WORK REQUIRED = Line by line, copy the data below exactly.
START DATA TO EXAMINE
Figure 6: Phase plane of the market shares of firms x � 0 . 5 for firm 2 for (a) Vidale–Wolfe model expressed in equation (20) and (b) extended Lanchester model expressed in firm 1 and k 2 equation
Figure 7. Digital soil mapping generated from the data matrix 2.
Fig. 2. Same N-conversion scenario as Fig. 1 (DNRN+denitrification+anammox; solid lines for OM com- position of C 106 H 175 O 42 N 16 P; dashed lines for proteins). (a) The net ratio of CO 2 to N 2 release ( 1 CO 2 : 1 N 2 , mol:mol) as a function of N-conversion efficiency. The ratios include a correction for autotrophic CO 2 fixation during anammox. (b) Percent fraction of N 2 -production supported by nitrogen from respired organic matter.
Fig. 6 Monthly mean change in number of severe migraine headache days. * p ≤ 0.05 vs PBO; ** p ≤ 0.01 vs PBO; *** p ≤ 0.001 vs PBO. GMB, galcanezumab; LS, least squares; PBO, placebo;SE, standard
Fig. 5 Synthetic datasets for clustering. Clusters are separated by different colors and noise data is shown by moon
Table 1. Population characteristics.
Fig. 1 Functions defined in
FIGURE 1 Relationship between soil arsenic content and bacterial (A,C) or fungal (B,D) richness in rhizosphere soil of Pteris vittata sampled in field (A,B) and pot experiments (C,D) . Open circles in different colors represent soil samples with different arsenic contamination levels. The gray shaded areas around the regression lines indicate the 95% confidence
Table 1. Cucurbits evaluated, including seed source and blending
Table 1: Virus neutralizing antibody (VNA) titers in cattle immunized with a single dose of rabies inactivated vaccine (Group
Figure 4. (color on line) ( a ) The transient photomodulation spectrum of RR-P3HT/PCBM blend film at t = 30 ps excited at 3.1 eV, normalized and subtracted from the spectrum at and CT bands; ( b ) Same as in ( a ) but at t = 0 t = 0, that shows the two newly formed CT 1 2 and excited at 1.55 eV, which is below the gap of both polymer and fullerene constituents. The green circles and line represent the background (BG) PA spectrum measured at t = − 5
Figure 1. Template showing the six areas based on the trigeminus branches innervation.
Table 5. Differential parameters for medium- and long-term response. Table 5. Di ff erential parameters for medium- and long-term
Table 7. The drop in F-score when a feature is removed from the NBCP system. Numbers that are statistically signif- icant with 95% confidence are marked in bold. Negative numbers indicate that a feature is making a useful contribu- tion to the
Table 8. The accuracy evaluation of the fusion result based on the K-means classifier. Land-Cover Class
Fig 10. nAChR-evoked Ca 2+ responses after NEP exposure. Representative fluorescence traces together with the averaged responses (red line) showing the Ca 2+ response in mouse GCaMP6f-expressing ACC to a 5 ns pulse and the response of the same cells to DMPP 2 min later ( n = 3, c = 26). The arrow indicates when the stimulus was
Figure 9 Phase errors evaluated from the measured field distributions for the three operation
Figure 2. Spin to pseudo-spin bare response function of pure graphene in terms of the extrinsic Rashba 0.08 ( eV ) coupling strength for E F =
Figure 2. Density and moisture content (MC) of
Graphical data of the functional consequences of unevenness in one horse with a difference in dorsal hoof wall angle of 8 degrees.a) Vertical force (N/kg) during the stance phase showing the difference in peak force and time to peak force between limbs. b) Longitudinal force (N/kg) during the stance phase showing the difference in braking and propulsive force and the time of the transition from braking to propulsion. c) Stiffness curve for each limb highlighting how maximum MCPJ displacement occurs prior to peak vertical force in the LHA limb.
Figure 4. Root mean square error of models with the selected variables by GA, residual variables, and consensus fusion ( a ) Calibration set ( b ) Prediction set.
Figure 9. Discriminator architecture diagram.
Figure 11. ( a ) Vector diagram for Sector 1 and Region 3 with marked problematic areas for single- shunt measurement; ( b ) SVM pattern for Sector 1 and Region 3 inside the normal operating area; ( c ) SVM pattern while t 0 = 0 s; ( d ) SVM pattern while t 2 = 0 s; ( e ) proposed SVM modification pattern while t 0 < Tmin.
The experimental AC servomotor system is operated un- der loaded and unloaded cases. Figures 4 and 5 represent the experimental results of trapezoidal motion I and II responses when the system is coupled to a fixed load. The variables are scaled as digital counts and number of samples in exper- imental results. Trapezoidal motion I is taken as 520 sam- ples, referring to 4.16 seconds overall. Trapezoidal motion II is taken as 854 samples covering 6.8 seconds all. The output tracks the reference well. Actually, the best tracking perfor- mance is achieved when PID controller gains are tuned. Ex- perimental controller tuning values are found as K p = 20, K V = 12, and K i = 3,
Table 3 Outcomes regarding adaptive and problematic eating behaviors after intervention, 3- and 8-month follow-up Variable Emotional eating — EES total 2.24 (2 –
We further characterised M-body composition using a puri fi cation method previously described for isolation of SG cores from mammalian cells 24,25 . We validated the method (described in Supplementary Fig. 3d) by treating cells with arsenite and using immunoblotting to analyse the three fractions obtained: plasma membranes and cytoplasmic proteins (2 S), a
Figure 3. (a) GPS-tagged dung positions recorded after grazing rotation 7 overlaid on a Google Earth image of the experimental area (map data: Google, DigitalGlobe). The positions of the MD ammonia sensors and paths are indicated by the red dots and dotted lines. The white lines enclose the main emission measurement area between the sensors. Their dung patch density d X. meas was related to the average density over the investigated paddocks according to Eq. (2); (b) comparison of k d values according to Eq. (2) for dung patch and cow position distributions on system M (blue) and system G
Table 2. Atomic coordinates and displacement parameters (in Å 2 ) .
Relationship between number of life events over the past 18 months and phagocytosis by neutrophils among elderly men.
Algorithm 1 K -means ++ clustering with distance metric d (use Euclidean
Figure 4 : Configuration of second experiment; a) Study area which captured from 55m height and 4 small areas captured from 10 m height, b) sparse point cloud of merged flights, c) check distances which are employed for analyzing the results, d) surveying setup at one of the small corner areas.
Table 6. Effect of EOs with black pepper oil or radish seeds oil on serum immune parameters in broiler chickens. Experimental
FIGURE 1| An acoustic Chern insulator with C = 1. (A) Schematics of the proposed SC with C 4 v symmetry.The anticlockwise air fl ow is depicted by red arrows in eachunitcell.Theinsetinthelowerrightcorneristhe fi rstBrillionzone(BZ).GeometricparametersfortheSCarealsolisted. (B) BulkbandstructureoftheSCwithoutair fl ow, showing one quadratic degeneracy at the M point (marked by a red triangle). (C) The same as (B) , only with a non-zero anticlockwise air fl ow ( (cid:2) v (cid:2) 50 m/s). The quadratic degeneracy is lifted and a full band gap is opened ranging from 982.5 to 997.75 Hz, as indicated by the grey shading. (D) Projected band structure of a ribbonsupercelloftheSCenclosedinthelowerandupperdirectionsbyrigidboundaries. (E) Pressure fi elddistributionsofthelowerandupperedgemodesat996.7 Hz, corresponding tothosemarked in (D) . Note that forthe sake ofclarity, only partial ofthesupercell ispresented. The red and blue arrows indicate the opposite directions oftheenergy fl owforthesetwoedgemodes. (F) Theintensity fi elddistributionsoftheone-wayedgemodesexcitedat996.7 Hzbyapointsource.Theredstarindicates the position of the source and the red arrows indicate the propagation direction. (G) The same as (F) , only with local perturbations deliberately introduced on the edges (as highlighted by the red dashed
END DATA TO EXAMINE
REPLY =
Figure 6: Phase plane of the market shares of firms x � 0 . 5 for firm 2 for (a) Vidale–Wolfe model expressed in equation (20) and (b) extended Lanchester model expressed in firm 1 and k 2 equation
Figure 7. Digital soil mapping generated from the data matrix 2.
Fig. 2. Same N-conversion scenario as Fig. 1 (DNRN+denitrification+anammox; solid lines for OM com- position of C 106 H 175 O 42 N 16 P; dashed lines for proteins). (a) The net ratio of CO 2 to N 2 release ( 1 CO 2 : 1 N 2 , mol:mol) as a function of N-conversion efficiency. The ratios include a correction for autotrophic CO 2 fixation during anammox. (b) Percent fraction of N 2 -production supported by nitrogen from respired organic matter.
Fig. 6 Monthly mean change in number of severe migraine headache days. * p ≤ 0.05 vs PBO; ** p ≤ 0.01 vs PBO; *** p ≤ 0.001 vs PBO. GMB, galcanezumab; LS, least squares; PBO, placebo;SE, standard
Fig. 5 Synthetic datasets for clustering. Clusters are separated by different colors and noise data is shown by moon
Table 1. Population characteristics.
Fig. 1 Functions defined in
FIGURE 1 Relationship between soil arsenic content and bacterial (A,C) or fungal (B,D) richness in rhizosphere soil of Pteris vittata sampled in field (A,B) and pot experiments (C,D) . Open circles in different colors represent soil samples with different arsenic contamination levels. The gray shaded areas around the regression lines indicate the 95% confidence
Table 1. Cucurbits evaluated, including seed source and blending
Table 1: Virus neutralizing antibody (VNA) titers in cattle immunized with a single dose of rabies inactivated vaccine (Group
Figure 4. (color on line) ( a ) The transient photomodulation spectrum of RR-P3HT/PCBM blend film at t = 30 ps excited at 3.1 eV, normalized and subtracted from the spectrum at and CT bands; ( b ) Same as in ( a ) but at t = 0 t = 0, that shows the two newly formed CT 1 2 and excited at 1.55 eV, which is below the gap of both polymer and fullerene constituents. The green circles and line represent the background (BG) PA spectrum measured at t = − 5
Figure 1. Template showing the six areas based on the trigeminus branches innervation.
Table 5. Differential parameters for medium- and long-term response. Table 5. Di ff erential parameters for medium- and long-term
Table 7. The drop in F-score when a feature is removed from the NBCP system. Numbers that are statistically signif- icant with 95% confidence are marked in bold. Negative numbers indicate that a feature is making a useful contribu- tion to the
Table 8. The accuracy evaluation of the fusion result based on the K-means classifier. Land-Cover Class
Fig 10. nAChR-evoked Ca 2+ responses after NEP exposure. Representative fluorescence traces together with the averaged responses (red line) showing the Ca 2+ response in mouse GCaMP6f-expressing ACC to a 5 ns pulse and the response of the same cells to DMPP 2 min later ( n = 3, c = 26). The arrow indicates when the stimulus was
Figure 9 Phase errors evaluated from the measured field distributions for the three operation
Figure 2. Spin to pseudo-spin bare response function of pure graphene in terms of the extrinsic Rashba 0.08 ( eV ) coupling strength for E F =
Figure 2. Density and moisture content (MC) of
Graphical data of the functional consequences of unevenness in one horse with a difference in dorsal hoof wall angle of 8 degrees.a) Vertical force (N/kg) during the stance phase showing the difference in peak force and time to peak force between limbs. b) Longitudinal force (N/kg) during the stance phase showing the difference in braking and propulsive force and the time of the transition from braking to propulsion. c) Stiffness curve for each limb highlighting how maximum MCPJ displacement occurs prior to peak vertical force in the LHA limb.
Figure 4. Root mean square error of models with the selected variables by GA, residual variables, and consensus fusion ( a ) Calibration set ( b ) Prediction set.
Figure 9. Discriminator architecture diagram.
Figure 11. ( a ) Vector diagram for Sector 1 and Region 3 with marked problematic areas for single- shunt measurement; ( b ) SVM pattern for Sector 1 and Region 3 inside the normal operating area; ( c ) SVM pattern while t 0 = 0 s; ( d ) SVM pattern while t 2 = 0 s; ( e ) proposed SVM modification pattern while t 0 < Tmin.
The experimental AC servomotor system is operated un- der loaded and unloaded cases. Figures 4 and 5 represent the experimental results of trapezoidal motion I and II responses when the system is coupled to a fixed load. The variables are scaled as digital counts and number of samples in exper- imental results. Trapezoidal motion I is taken as 520 sam- ples, referring to 4.16 seconds overall. Trapezoidal motion II is taken as 854 samples covering 6.8 seconds all. The output tracks the reference well. Actually, the best tracking perfor- mance is achieved when PID controller gains are tuned. Ex- perimental controller tuning values are found as K p = 20, K V = 12, and K i = 3,
Table 3 Outcomes regarding adaptive and problematic eating behaviors after intervention, 3- and 8-month follow-up Variable Emotional eating — EES total 2.24 (2 –
We further characterised M-body composition using a puri fi cation method previously described for isolation of SG cores from mammalian cells 24,25 . We validated the method (described in Supplementary Fig. 3d) by treating cells with arsenite and using immunoblotting to analyse the three fractions obtained: plasma membranes and cytoplasmic proteins (2 S), a
Figure 3. (a) GPS-tagged dung positions recorded after grazing rotation 7 overlaid on a Google Earth image of the experimental area (map data: Google, DigitalGlobe). The positions of the MD ammonia sensors and paths are indicated by the red dots and dotted lines. The white lines enclose the main emission measurement area between the sensors. Their dung patch density d X. meas was related to the average density over the investigated paddocks according to Eq. (2); (b) comparison of k d values according to Eq. (2) for dung patch and cow position distributions on system M (blue) and system G
Table 2. Atomic coordinates and displacement parameters (in Å 2 ) .
Relationship between number of life events over the past 18 months and phagocytosis by neutrophils among elderly men.
Algorithm 1 K -means ++ clustering with distance metric d (use Euclidean
Figure 4 : Configuration of second experiment; a) Study area which captured from 55m height and 4 small areas captured from 10 m height, b) sparse point cloud of merged flights, c) check distances which are employed for analyzing the results, d) surveying setup at one of the small corner areas.
Table 6. Effect of EOs with black pepper oil or radish seeds oil on serum immune parameters in broiler chickens. Experimental
FIGURE 1| An acoustic Chern insulator with C = 1. (A) Schematics of the proposed SC with C 4 v symmetry.The anticlockwise air fl ow is depicted by red arrows in eachunitcell.Theinsetinthelowerrightcorneristhe fi rstBrillionzone(BZ).GeometricparametersfortheSCarealsolisted. (B) BulkbandstructureoftheSCwithoutair fl ow, showing one quadratic degeneracy at the M point (marked by a red triangle). (C) The same as (B) , only with a non-zero anticlockwise air fl ow ( (cid:2) v (cid:2) 50 m/s). The quadratic degeneracy is lifted and a full band gap is opened ranging from 982.5 to 997.75 Hz, as indicated by the grey shading. (D) Projected band structure of a ribbonsupercelloftheSCenclosedinthelowerandupperdirectionsbyrigidboundaries. (E) Pressure fi elddistributionsofthelowerandupperedgemodesat996.7 Hz, corresponding tothosemarked in (D) . Note that forthe sake ofclarity, only partial ofthesupercell ispresented. The red and blue arrows indicate the opposite directions oftheenergy fl owforthesetwoedgemodes. (F) Theintensity fi elddistributionsoftheone-wayedgemodesexcitedat996.7 Hzbyapointsource.Theredstarindicates the position of the source and the red arrows indicate the propagation direction. (G) The same as (F) , only with local perturbations deliberately introduced on the edges (as highlighted by the red dashed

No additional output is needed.